Unlike the brief scenes and visual cues a film can provide, Ernaux’s writing gives readers access to her inner world, allowing for a deeper, more nuanced understanding of the shame, desperation, and determination that fuel her journey. The memoir format invites introspection and empathy—qualities that performers and visuals alone might not fully evoke. Reading her account fosters a lasting impact; the story lingers, prompting readers to reflect on contemporary issues surrounding bodily autonomy and reproductive rights.
For all the artistry in its adaptation, only the book can offer Ernaux's precise language, her shifting streams of memory, and the collective significance she draws from her experience. Exploring 'Happening' in its original form lets readers witness the interplay of memory, trauma, and social critique as only the author can articulate. Choose the book for a profound, transformative encounter with one woman’s lived reality and resilience.
Adaptation differences
The film adaptation of 'Happening' transforms many introspective passages from Ernaux’s memoir into visual sequences, often externalizing emotions that, on the page, are rendered through internal dialogue and reflective narration. As a result, viewers receive less direct access to Ernaux's complex inner world, instead reading her feelings through facial expressions, physical gestures, and atmospheric tension. This shift inevitably makes the protagonist slightly less transparent and complicates the full transmission of her psychological depth.

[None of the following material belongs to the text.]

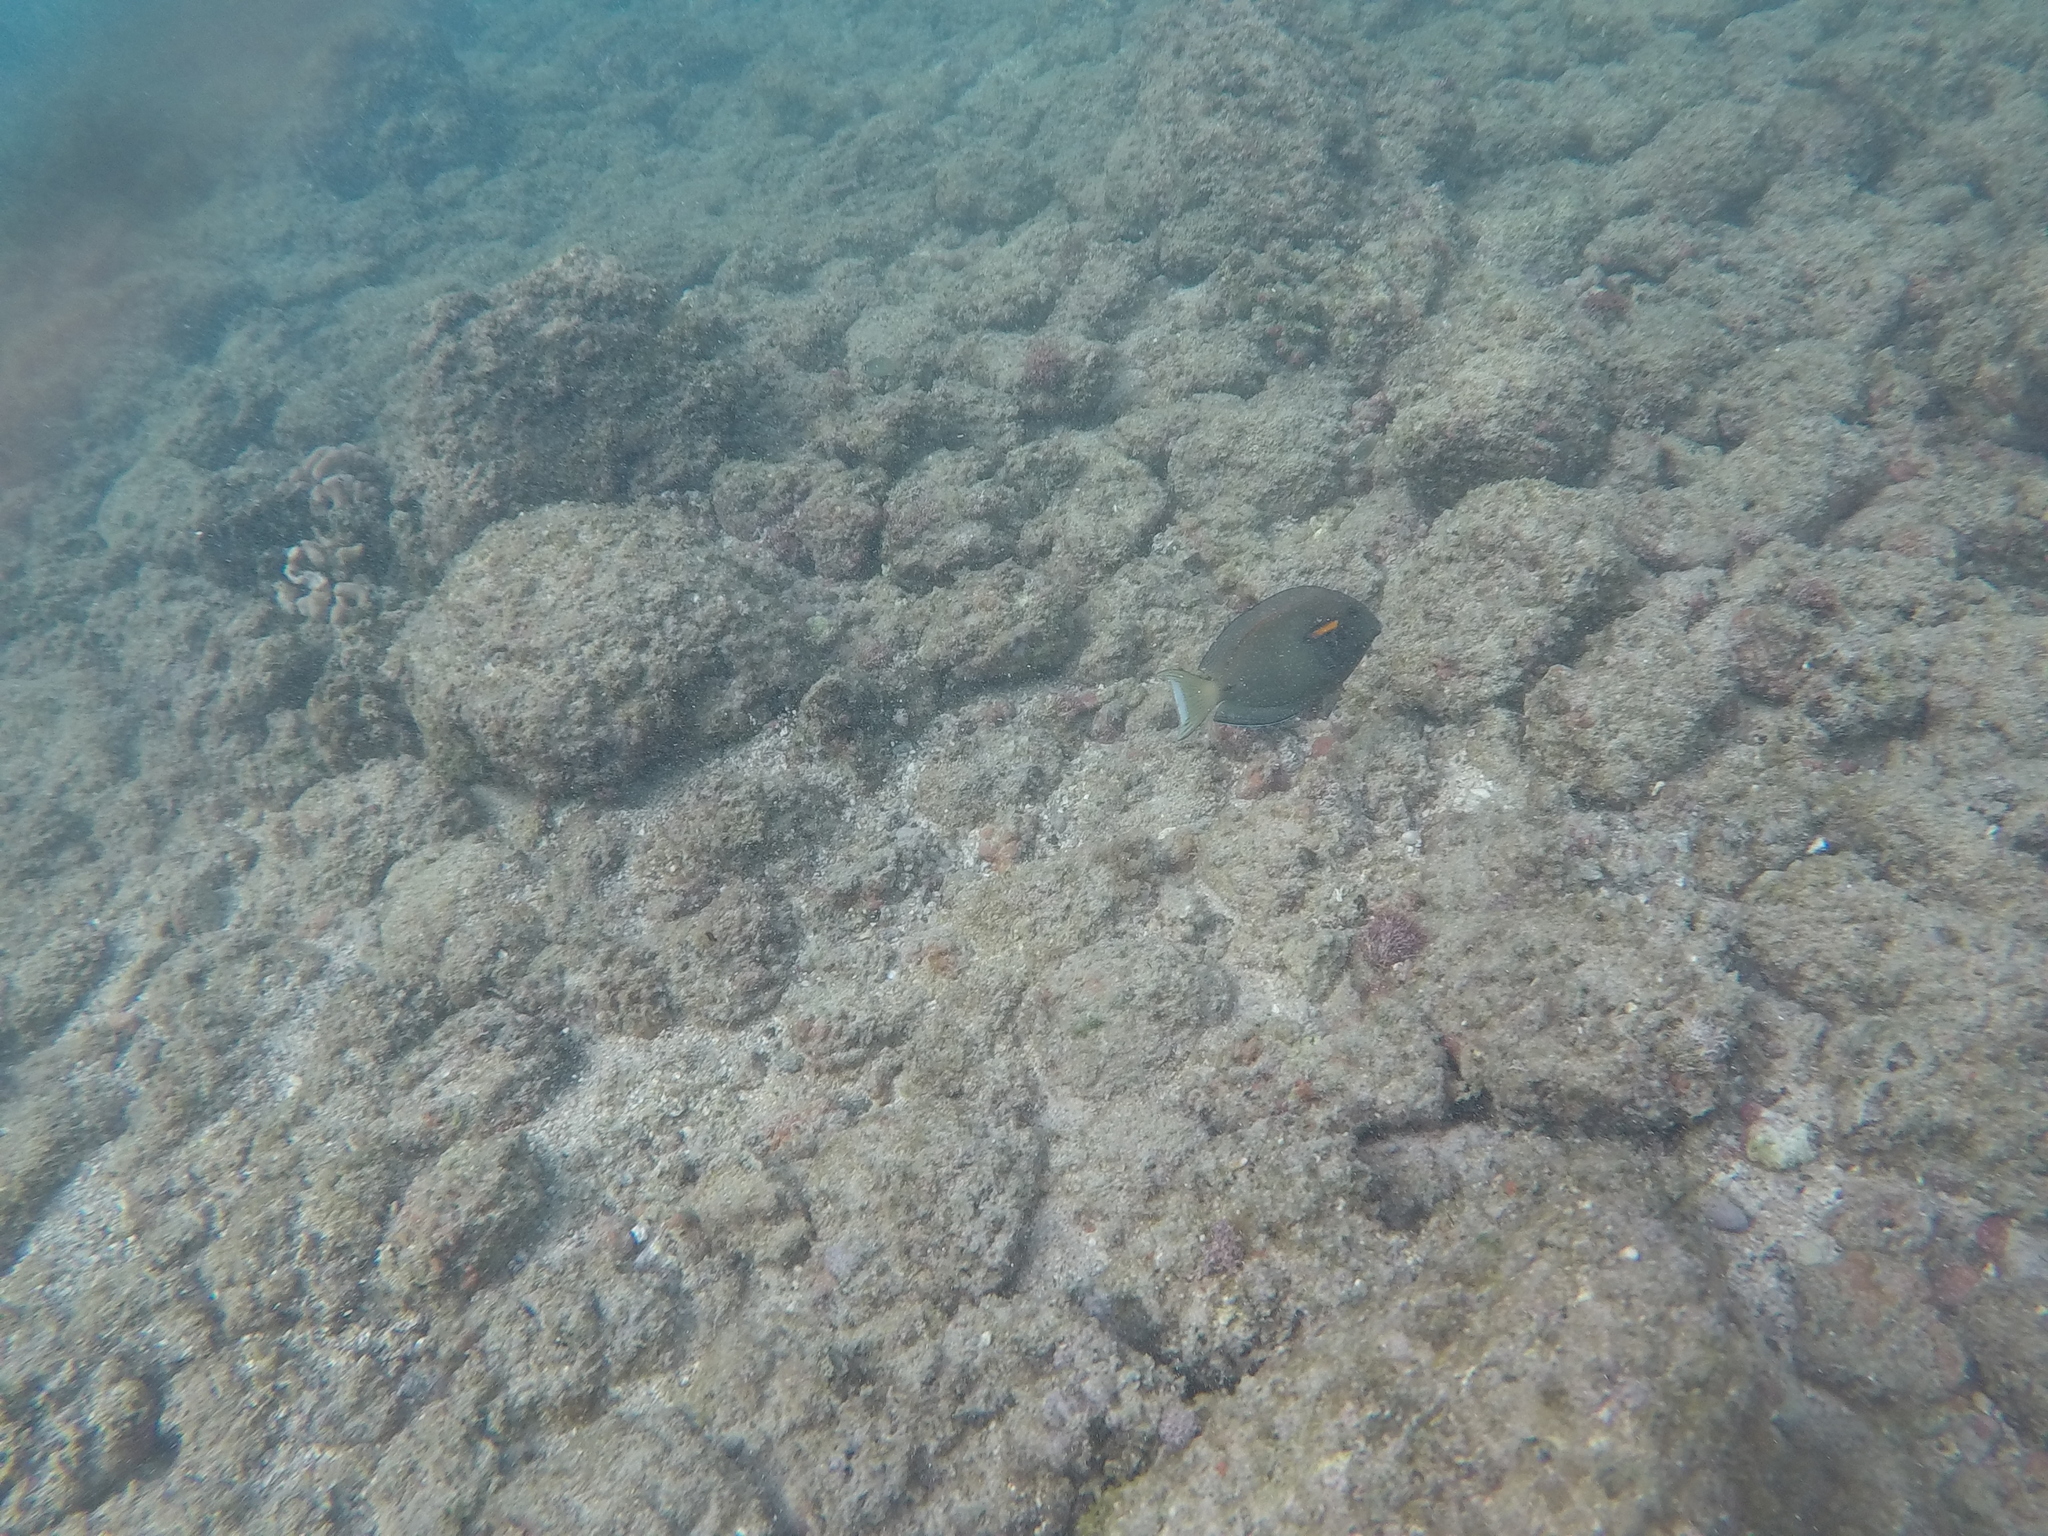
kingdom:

Significant structural changes also occur in adapting the memoir’s non-linear reflections into a more traditional, chronological narrative suitable for cinema. In the book, Ernaux frequently interrupts her story to comment on memory, hindsight, or broader social implications. The film, focusing on dramatic immediacy, pares down these digressions; some nuances and existential queries that characterize the original are compressed or omitted entirely to sustain a coherent visual pace.

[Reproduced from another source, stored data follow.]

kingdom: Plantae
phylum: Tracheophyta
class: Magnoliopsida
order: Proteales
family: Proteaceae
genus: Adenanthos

Another difference is the expansion of certain secondary characters and scenes in the film for narrative tension and dramatic effect. While Ernaux’s memoir is intensely personal and often solitary, the film fleshes out classmates, family members, and acquaintances to provide additional conflict and support. Some of these relationships are more developed or dramatized in the adaptation, sometimes shifting the focus slightly away from Ernaux’s individual psychological journey.
Lastly, the tone and aesthetic experience differ due to medium constraints. Ernaux’s voice in the memoir is spare, direct, and analytical, with a retrospective quality colored by time and reflection. The film, designed for visceral immediacy, places viewers firmly in the protagonist's present moment. This results in different emotional registers: the memoir’s measured retrospection versus the film’s heightened suspense and anxiety. Each medium emphasizes different facets of the same story, shaping the audience’s connection to Annie’s ordeal.